When University of Alaska Anchorage head women’s basketball coach Ryan McCarthy was recruiting King Cove’s Elaina Mack, he saw two potential outcomes.
At bare minimum, he and his staff believed she could be a useful role player. But Mack also had the potential to develop into more if she worked hard and sacrificed.
After being a key role player the past two years, Mack has emerged in a more prominent role and been integral to the 10-1 Seawolves’ start to the season. She leads the team in scoring with an average of 16 points per game through the first 11 games.
Mack credits her successful start to a summer of off-season work.
“I had a very dedicated summer this year to basketball, and I think that has helped me and my confidence tremendously,” Mack said. “I’ve got a great group of teammates this year and they’re about (winning) and want to win too just as much as I do.”
McCarthy said Mack’s game has advanced significantly since last season, evolving into the player he’d hoped she could become.
“There’s not too many players that I’ve coached that I’ve been as proud of as Elaina because she literally went from the outhouse to the penthouse in a summer and she put in a lot of work to be where she’s at right now,” McCarthy said. “I’m super proud of her and everything that’s happening for her on the floor is a result of what she did in the summer time.”
Mack says players have to be “really bought in” to what the program is all about to thrive and “just be a winner.”
“I think we have a lot of girls this year that want to be that, so it’s great to have,” Mack said.
She has been highly proficient shooting field goals and is especially lethal from behind the arc where she shoots at a 42.6% clip. Her ability as a sharpshooter is the skill that got her on the radar of McCarthy coming out of high school.
“She could really shoot it, and that’s something that we thought she could do at a high level,” he said. “That skill is not being taught as well as it used to be, and Elaina and a lot of the kids in rural Alaska take a lot of pride in 3s. Elaina did that better than anybody in the state and that’s what really attracted us to her.”
Mack’s 3-pointers don’t just help the Seawolves on the scoreboard but they elevate morale by hyping up her teammates and fans in attendance alike when she knocks one down, especially in times where they need a spark.
“In girls basketball 3s are really big energy boosting,” Mack said. “I love when I hit a good timely 3 that it gives my team just that energy to keep pushing forward.”

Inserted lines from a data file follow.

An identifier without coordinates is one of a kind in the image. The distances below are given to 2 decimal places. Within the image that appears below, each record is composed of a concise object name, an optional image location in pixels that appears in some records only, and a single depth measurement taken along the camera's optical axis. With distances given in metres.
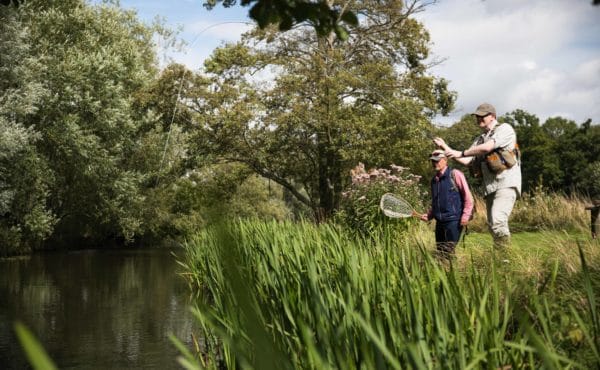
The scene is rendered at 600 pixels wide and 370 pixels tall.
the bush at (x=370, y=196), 12.22
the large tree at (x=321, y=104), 23.95
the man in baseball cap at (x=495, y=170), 6.76
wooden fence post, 9.23
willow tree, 23.02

McCarthy compared long balls in women’s basketball at the collegiate level to dunks on the men’s side because there isn’t as much of a game above the rim.

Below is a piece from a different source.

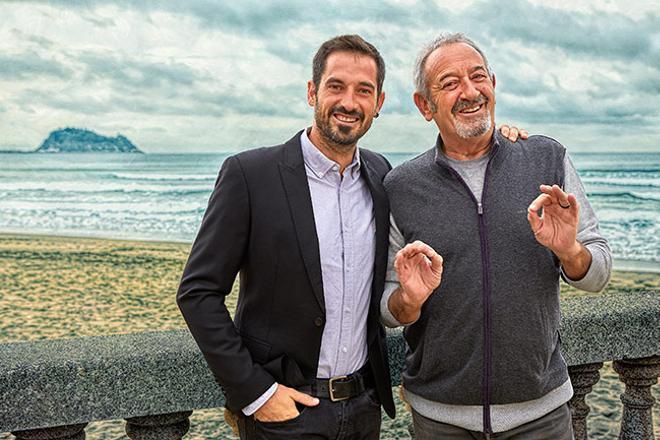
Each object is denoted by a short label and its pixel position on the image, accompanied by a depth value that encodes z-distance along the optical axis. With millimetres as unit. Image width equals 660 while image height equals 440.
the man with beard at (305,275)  2051
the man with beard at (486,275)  2080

“I think the two momentum-givers are blocks and 3s, and when you have someone who can knock it down at a 40% clip then you’re going to get a lot of energy from that player,” he said. “She’s a big energy-giver in the way that she plays, and I think our girls see her as a leader. When you have the lead dog doing that, it gives everybody else confidence.”

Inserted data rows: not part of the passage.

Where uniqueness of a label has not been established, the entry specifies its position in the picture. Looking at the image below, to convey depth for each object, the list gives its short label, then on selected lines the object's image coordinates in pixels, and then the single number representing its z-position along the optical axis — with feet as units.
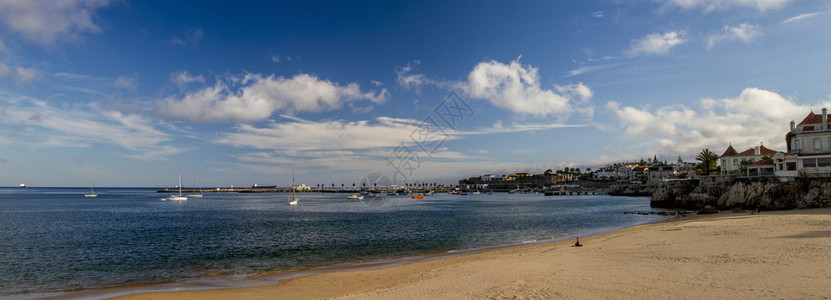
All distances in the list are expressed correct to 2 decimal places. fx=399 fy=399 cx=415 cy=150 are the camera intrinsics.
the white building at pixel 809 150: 151.23
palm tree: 279.90
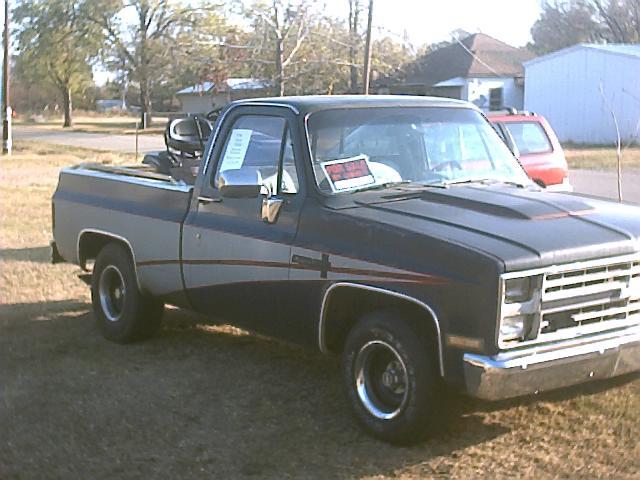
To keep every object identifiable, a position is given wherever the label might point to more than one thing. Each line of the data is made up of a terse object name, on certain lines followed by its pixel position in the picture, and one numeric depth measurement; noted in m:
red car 11.01
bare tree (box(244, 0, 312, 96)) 36.81
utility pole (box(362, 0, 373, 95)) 25.84
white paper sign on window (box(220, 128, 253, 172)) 6.24
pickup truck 4.61
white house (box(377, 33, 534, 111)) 47.31
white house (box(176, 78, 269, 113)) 43.94
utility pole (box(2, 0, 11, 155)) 30.30
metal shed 37.75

Mack hasn’t just stepped up her play on the court this year. Off the court and in the locker room, she has emerged as a core leader as well.
“I’ve been here for quite a few seasons now, and I got to see a lot of Alaskan leadership especially with (former players) Tennae Voliva and Jahnna Hajdukovich,” Mack said. “I looked up to those two specifically a lot so just learning from them and time and time again, they keep on checking in with me and the rest of the team too. Seeing it and learning from it has been the best part.”
She is still continuing to learn how to handle different situations on and off the court and believes all the time spent observing has helped mold her as a leader.
“Her leadership ability is a byproduct of the culture of our team and we focus a lot on leadership,” McCarthy said. “When you take pride in something outside of just the sport itself, you’re going to do all the little things, and Elaina does a really good job of setting the example of that and holding her teammates accountable.”
For the second year in a row, Mack is the lone Alaskan on the Seawolves roster.
The opportunity to represent not only her Southwest Alaska community but the state as a whole is one she jumped at coming out of high school and is a privilege she doesn’t take for granted now that she is in her fifth year with the program.
“It means a lot to represent my home state,” she said. “My family gets to come to all my games, I see my grandparents in the stands every home game and a lot of other family and friends get to come see.”
Mack knows she and her family wouldn’t have this unique opportunity had she opted to take one of the two junior college offers she received as a senior in high school. Since the Seawolves were the only four-year institution to extend an offer, she was happy to accept and stay closer to home.
“Once coach McCarthy messaged me, I took it up pretty much immediately,” she said.